I don't really know what happens here. I don't know very much about the Automerge internals. Maybe @orionz can help to clarify what happens here.

orionz commented 3 years ago

Hey - just saw this thread - I'll start looking into this

orionz commented 3 years ago

Ok - I had a chance to review this...

In automerge if you make a base document twice and merge it all the fields and objects will conflict on the initial merge. What's happening here is that each Document is re-creating the base doc

    var firstModel = Document(AMBoard(id: id, cards: []))
    // ...
    var applyModel1 = Document(AMBoard(id: id, cards: []))

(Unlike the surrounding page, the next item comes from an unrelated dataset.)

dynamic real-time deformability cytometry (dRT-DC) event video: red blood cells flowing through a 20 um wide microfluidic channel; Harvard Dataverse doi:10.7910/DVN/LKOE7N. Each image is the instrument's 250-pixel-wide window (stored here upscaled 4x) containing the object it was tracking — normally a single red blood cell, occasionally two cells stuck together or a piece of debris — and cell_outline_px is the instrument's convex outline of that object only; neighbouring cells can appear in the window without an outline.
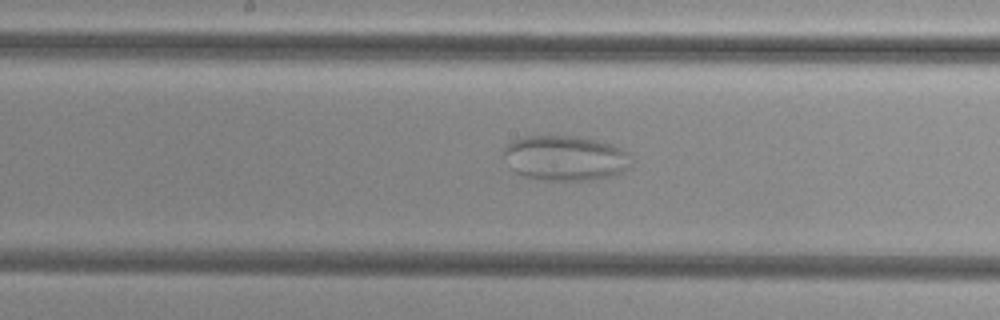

Each of these documents has a random actorID and that actorID is used to determine the default winner of the conflict - which is why you're seeing it pass or fail 50% of the time. If you hard-coded the actorID's you could make it pass or fail 100% of the time ... however to get the behavior you're looking for each document should only have one creator. We can simulate this like this...

    var firstModel = Document(AMBoard(id: id, cards: []))
    let savedData = firstModel.save()
    // ...
    var applyModel2: Document<AMBoard> = Document(data: savedData)
    // ...
    var mergeModel1: Document<AMBoard> = Document(data: savedData)
    // ...

In a normal app each board has one creator and the peer would need to sync with it getting its changes remotely before reading or writing to it. The sync API was just finished and isn't yet exposed over the C api (I'm on that now). But this is a decent approximation of it.